AUFGABE 1:
Entnimm den Textauszug zum Ehegattennachzug zu subsidiär Schutzberechtigten vollständig und ohne jede Änderung.

Keine Befreiung vom Visumsverfahren bei Ehegatt*innennachzug zu subsidiär Schutzberechtigten:

"1. § 36a Abs 2 S 1 Nr 2 AufenthG (juris: AufenthG 2004) soll nach einer längeren Zeit des fluchtbedingten Getrenntlebens in unterschiedlichen Staaten dem Wunsch und dem Bedürfnis auf Herstellung der Familien­einheit im Bundesgebiet Rechnung tragen (Rn. 6).

2. Die Ausnahmenregelungen vom Visumzwang in § 39 Nrn 3, 5, 6 AufenthV und in § 5 Abs 2 S 2, Alt 1 AufenthG (juris: AufenthG 2004) finden auf den Nachzug zu einem subsidiär schutzberechtigten Ehegatten keine Anwendung, weil ein gesetzlicher Anspruch auf Ehegattenzusammenführung im Bundesgebiet in diesen Fällen nicht besteht (Rn. 11).

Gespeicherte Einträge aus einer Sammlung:
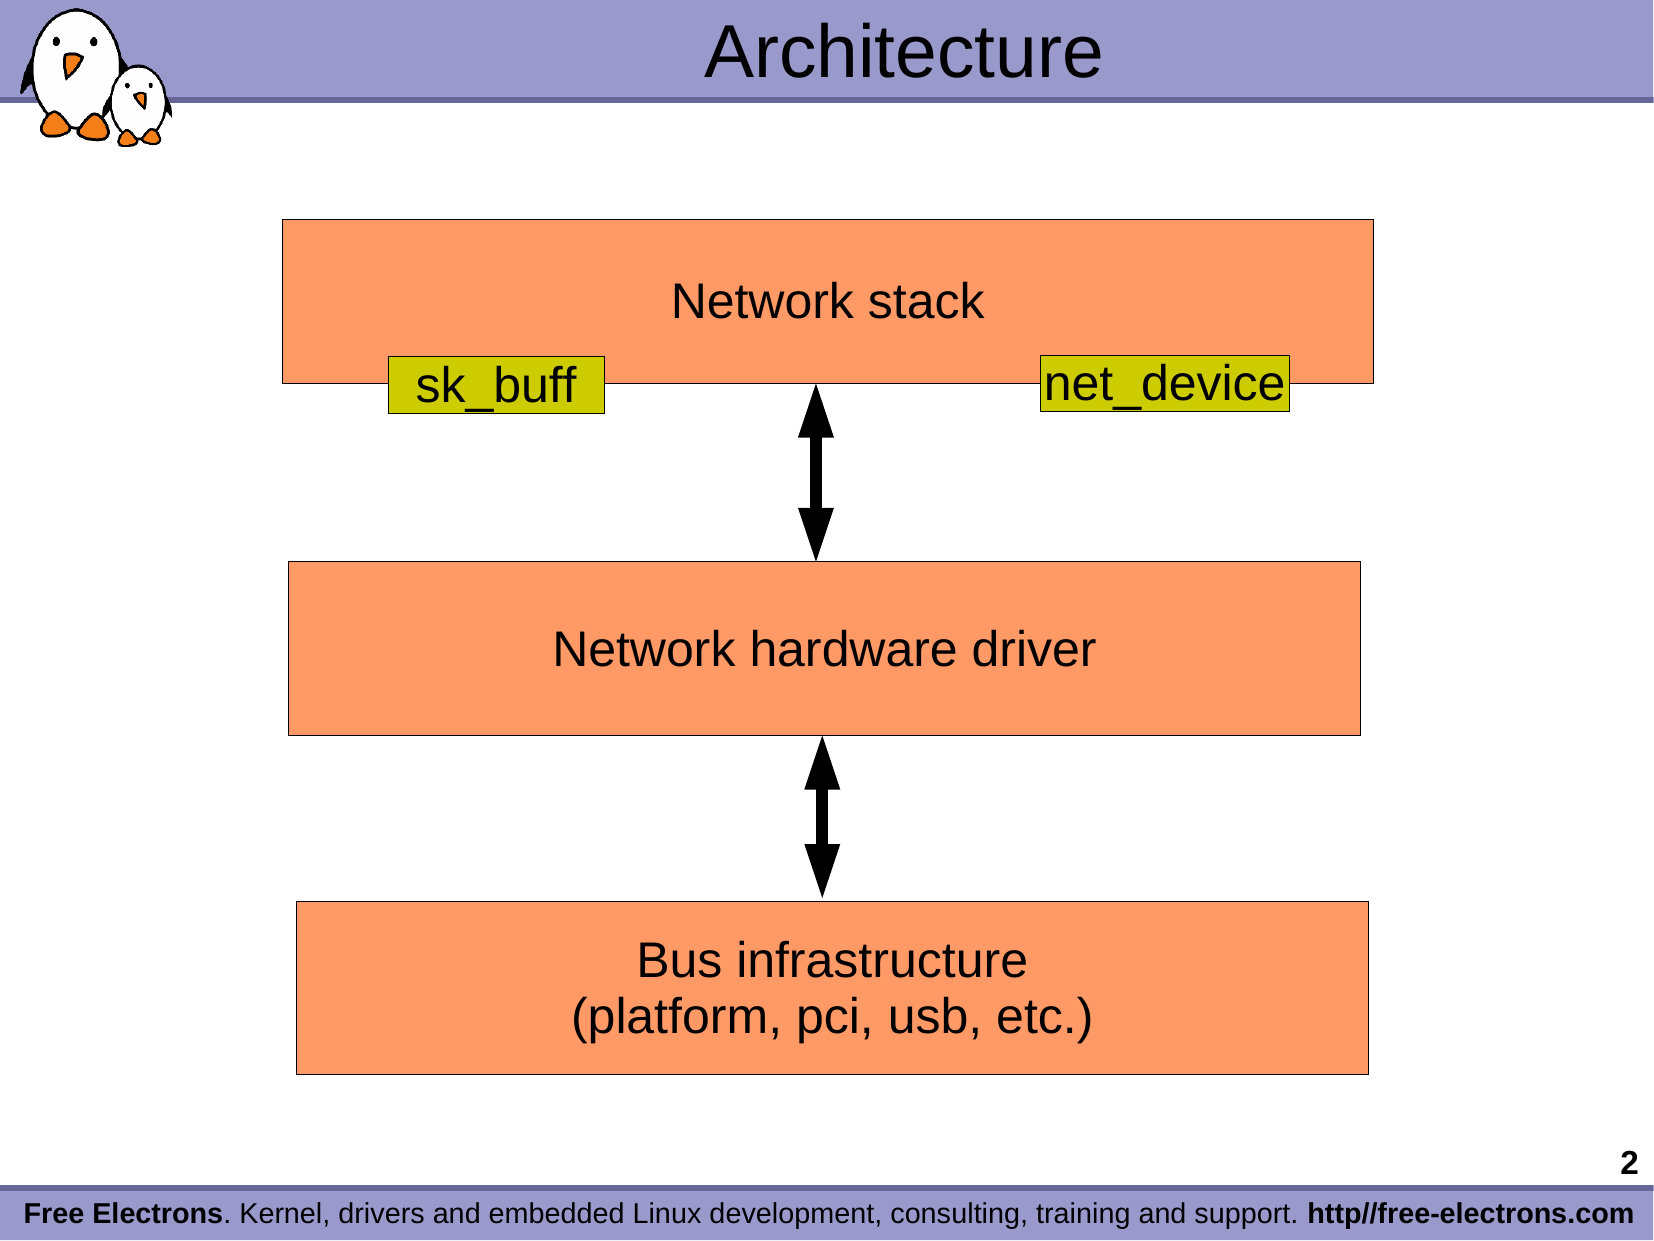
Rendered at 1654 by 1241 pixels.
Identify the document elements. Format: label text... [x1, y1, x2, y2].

text_box Network stack [282, 219, 1374, 384]
text_box Bus infrastructure (platform, pci, usb, etc.) [296, 901, 1369, 1075]
text_box net_device [1040, 355, 1290, 412]
title Architecture [178, 4, 1631, 98]
picture [20, 8, 172, 147]
text_box Network hardware driver [288, 561, 1361, 736]
text_box sk_buff [388, 356, 605, 414]
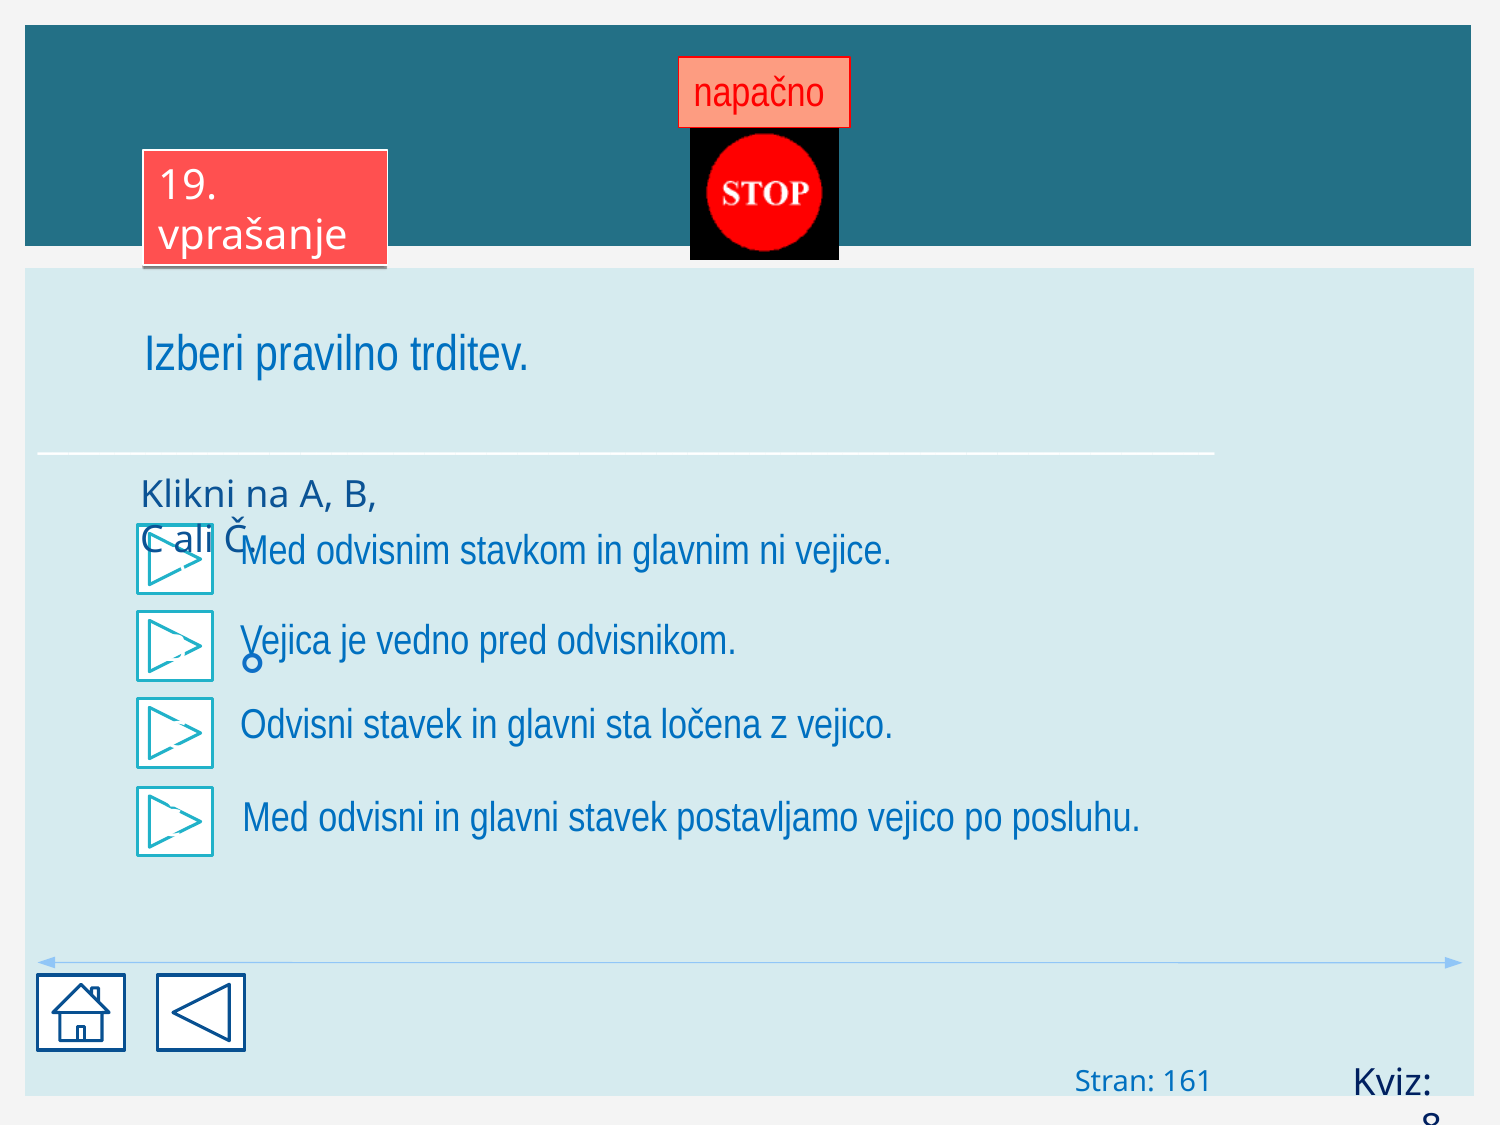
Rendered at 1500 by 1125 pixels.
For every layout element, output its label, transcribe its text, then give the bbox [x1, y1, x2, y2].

text_box Č. [137, 787, 213, 856]
text_box napačno [678, 57, 850, 128]
text_box C [137, 698, 213, 768]
text_box Med odvisni in glavni stavek postavljamo vejico po posluhu. [227, 781, 1353, 848]
text_box [1426, 1116, 1435, 1124]
text_box Izberi pravilno trditev. [129, 313, 1367, 389]
text_box Stran: 161 [975, 1055, 1313, 1106]
text_box B [137, 611, 213, 681]
text_box Klikni na A, B, C ali Č. [125, 466, 413, 524]
text_box Med odvisnim stavkom in glavnim ni vejice. [225, 515, 1351, 581]
picture [690, 128, 839, 260]
text_box Vejica je vedno pred odvisnikom. [225, 605, 1351, 671]
text_box Odvisni stavek in glavni sta ločena z vejico. [225, 689, 1351, 755]
text_box A [137, 524, 213, 594]
text_box [0, 0, 1500, 1125]
text_box Kviz: 8 [1337, 1050, 1475, 1111]
text_box ____________________________________________________________________________ [22, 404, 1488, 466]
text_box 19. vprašanje [143, 149, 388, 216]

AUFGABE 2:
Stelle die Einträge vom Anfang bis einschließlich der Zeile mit "picture [20, 8, 172, 147]" als CSV mit den zwei Spalten Anweisung und Antwort dar, mit einer Zeile je Anweisung, jedem Feld in Anführungszeichen und Leerzeichen statt Zeilenumbrüchen. Die Bilder bleiben dabei außen vor.

ERGEBNIS 1:
Keine Befreiung vom Visumsverfahren bei Ehegatt*innennachzug zu subsidiär Schutzberechtigten:

"1. § 36a Abs 2 S 1 Nr 2 AufenthG (juris: AufenthG 2004) soll nach einer längeren Zeit des fluchtbedingten Getrenntlebens in unterschiedlichen Staaten dem Wunsch und dem Bedürfnis auf Herstellung der Familien­einheit im Bundesgebiet Rechnung tragen (Rn. 6).

2. Die Ausnahmenregelungen vom Visumzwang in § 39 Nrn 3, 5, 6 AufenthV und in § 5 Abs 2 S 2, Alt 1 AufenthG (juris: AufenthG 2004) finden auf den Nachzug zu einem subsidiär schutzberechtigten Ehegatten keine Anwendung, weil ein gesetzlicher Anspruch auf Ehegattenzusammenführung im Bundesgebiet in diesen Fällen nicht besteht (Rn. 11).

ERGEBNIS 2:
Anweisung,Antwort
"Rendered at 1654 by 1241 pixels. Identify the document elements. Format: label text... [x1, y1, x2, y2].","text_box Network stack [282, 219, 1374, 384] text_box Bus infrastructure (platform, pci, usb, etc.) [296, 901, 1369, 1075] text_box net_device [1040, 355, 1290, 412] title Architecture [178, 4, 1631, 98] picture [20, 8, 172, 147]"